EuropasAutobranche ist in Aufruhr: Die am Wochenende bekannt gewordene Manipulation von Abgastests in den USA durch den VW-Konzern könnte nicht nur für Europas führenden Autobauer Konsequenzen haben. Auch andere Hersteller stehen nun im Verdacht, getrickst zu haben. Die US-Umweltbehörde kündigte bereits an, diesen Vorwürfen nachzugehen. Noch aber steht VW im Mittelpunkt. Der Konzern musste am Dienstag eine Gewinnwarnung veröffentlichen. Aufgrund "notwendiger Servicemaßnahmen" und weiterer Anstrengungen, um das Vertrauen der Kunden zurückzugewinnen, will VW heuer 6,5 Milliarden Euro zurückstellen. Im Vorjahr gab es noch einen Gewinn von drei Milliarden Euro.
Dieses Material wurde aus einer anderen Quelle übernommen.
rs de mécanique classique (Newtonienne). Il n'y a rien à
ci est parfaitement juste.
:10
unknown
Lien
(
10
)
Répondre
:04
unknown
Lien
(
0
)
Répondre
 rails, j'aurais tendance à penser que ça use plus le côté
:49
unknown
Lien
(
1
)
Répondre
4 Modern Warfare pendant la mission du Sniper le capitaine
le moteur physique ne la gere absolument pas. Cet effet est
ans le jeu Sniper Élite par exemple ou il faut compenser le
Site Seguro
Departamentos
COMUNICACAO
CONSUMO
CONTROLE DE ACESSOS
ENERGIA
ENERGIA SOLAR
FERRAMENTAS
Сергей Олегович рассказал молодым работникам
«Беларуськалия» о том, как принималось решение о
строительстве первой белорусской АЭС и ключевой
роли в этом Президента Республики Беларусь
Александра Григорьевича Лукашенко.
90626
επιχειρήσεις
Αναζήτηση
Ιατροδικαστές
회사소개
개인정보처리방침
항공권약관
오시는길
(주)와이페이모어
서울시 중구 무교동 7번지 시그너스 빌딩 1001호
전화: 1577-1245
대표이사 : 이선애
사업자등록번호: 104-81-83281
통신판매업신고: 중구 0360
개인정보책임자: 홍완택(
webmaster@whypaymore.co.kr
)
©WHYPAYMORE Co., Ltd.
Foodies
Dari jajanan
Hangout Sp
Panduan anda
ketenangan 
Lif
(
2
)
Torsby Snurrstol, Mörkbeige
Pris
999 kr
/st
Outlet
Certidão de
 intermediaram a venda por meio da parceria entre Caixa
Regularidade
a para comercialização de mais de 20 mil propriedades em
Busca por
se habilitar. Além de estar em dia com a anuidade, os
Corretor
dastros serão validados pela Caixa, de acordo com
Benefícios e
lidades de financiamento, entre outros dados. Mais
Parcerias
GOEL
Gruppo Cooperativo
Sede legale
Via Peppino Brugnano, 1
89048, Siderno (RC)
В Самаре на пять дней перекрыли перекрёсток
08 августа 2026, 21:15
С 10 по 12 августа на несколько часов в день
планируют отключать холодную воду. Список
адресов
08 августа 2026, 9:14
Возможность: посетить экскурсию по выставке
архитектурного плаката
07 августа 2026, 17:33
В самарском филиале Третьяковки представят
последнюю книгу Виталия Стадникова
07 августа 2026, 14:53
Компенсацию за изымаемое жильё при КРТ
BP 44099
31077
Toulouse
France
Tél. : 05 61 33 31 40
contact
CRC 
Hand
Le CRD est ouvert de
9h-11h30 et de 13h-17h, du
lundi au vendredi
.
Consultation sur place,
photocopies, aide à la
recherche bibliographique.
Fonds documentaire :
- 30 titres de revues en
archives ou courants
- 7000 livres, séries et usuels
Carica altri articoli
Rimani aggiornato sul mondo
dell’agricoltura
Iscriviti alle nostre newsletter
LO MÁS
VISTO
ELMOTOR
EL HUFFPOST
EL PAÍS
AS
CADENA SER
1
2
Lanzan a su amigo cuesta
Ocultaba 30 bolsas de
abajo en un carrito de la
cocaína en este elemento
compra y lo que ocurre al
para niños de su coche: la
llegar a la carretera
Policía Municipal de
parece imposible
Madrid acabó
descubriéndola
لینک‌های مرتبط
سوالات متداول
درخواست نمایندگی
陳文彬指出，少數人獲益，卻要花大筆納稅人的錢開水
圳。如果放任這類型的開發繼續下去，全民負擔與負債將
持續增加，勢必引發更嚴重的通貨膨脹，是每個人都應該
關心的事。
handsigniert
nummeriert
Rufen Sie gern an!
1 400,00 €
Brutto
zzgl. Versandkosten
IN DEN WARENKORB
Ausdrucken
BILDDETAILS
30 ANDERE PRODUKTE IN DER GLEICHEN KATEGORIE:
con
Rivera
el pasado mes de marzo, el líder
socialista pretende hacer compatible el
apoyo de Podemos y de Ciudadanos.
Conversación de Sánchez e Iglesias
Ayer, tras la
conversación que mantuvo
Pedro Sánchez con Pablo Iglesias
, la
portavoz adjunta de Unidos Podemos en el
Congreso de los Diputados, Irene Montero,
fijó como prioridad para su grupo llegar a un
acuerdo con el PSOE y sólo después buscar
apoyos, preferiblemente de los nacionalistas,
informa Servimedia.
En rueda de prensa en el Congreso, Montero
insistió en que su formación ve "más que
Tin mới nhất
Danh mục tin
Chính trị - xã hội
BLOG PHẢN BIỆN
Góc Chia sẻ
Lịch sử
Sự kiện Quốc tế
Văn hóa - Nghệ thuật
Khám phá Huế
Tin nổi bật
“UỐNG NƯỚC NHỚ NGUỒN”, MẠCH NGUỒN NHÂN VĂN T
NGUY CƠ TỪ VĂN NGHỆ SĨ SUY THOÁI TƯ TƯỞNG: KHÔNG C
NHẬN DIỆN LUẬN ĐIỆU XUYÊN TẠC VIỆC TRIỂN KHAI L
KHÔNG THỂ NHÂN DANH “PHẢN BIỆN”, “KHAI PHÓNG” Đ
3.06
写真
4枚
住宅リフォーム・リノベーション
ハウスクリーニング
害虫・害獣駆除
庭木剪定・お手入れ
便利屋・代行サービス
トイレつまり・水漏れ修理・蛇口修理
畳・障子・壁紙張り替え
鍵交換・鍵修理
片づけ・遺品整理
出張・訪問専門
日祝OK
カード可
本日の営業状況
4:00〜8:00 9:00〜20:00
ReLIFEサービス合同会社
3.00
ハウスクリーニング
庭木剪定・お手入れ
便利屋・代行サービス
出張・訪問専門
Die Investoren reagierten prompt. Nach dem Kurssturz von Montag um 23 Prozent ging es gestern erneut um 20 Prozent bergab. VW-Vorstandschef Martin Winterkorn entschuldigte sich öffentlich. In einem Video-Auftritt versprach er rasche und transparente Aufklärung und Wiedergutmachung. "Die Unregelmäßigkeiten widersprechen allem, für das Volkswagen steht. Auch ich habe zum jetzigen Zeitpunkt nicht die Antworten auf alle Fragen. Es tut mir unendlich leid."
Winterkorn gilt als angezählt. Für Mittwoch war eine Aufsichtsratssitzung angesetzt. Die Aufsichtsräte gaben jedoch Gas und zogen die Krisensitzung ihres Präsidiums vor. Das Gremium kam bereits am Dienstagabend zusammen, berichtete die Hannoversche Allgemeine Zeitung. Winterkorn habe das Vertrauen großer Aktionäre verloren, hieß es. Er stehe vor einer raschen Ablösung.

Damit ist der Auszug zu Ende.